One thing C makes abundantly clear is that Chaos as a feature sells. Not only that, but C recognized a clear maxim of the human psyche that all those ivory-tower academics ignored: The natural state of human endeavors is Chaos. So C facilitated Chaos - through undefined behavior, through a commitment to severely bounded expressiveness over correctness, and an unwavering belief that any integer, no matter where it came from or what its job prospects were, could be a pointer - and it was good profitable.

In the quest for safety, modern programming languages have literally ignored profitability and instability as desirable mass-market features. Because the market has spoken and checks notes Java is the most popular language?!

Whoops.

Let me start again:

One thing that Java makes abundantly clear is that Chaos as a feature sells. 3 billion devices running Java can't be wrong, right?

Proposed solution

We (being the infernal 'We') propose the introduction of the type-which-must-not-be-named Chaos.
As it has no declaration in the standard library, but ought to have values as inhabitants to be a useful construct, we propose an attribute to signal a value should have the type of Chaos;

@poison

A storage declaration may be annotated @poisoned (not to be confused with the pragma in heinous GNU C because good god) shall have its value replaced by any bitpattern. The semantics of a poisoned value match the semantics of poison values in LLVM.
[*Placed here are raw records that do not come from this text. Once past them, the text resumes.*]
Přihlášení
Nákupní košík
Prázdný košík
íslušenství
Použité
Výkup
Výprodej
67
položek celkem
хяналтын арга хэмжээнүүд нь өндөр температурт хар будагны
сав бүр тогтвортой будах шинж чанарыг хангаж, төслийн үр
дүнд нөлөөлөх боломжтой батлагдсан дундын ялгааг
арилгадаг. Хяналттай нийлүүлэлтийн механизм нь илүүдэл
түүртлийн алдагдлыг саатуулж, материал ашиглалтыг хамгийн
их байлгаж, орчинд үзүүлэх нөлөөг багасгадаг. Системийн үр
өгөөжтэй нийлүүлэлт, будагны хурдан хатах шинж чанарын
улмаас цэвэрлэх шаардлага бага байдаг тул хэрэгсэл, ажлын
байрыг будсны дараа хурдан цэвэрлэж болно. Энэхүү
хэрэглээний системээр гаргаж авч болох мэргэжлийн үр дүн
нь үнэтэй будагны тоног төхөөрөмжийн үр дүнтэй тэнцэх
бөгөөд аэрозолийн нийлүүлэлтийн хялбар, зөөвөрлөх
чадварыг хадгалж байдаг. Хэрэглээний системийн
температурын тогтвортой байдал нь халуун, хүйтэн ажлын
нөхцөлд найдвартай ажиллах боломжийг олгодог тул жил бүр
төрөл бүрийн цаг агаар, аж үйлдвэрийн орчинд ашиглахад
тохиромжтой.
To aid the spread of chaos, an aggregate definition may be marked @poison to poison every member. A poisoned function may launch nukes†.

As an attribute and not a type, the Swift community is free to propose future formalized definitions of Chaos as they see fit, without having to constrain themselves to a single universal declaration and without having to continually submit Chaos-adjacent proposals.

Source compatibility

This proposal is strictly additive.

Effect on ABI stability

The ABI is Strong and Stable.

Alternatives considered

Did you not read the bit about silencing competing voices?

† This proposal contravenes both the Geneva Convention and the iTunes terms of service.

17 Likes

This pitch is surprisingly lacking in entropy.

2 Likes

I clicked the link expecting to see some ⊥ gone wild - what is this PG-rated nonsense?

Does the proposal include nasal demons?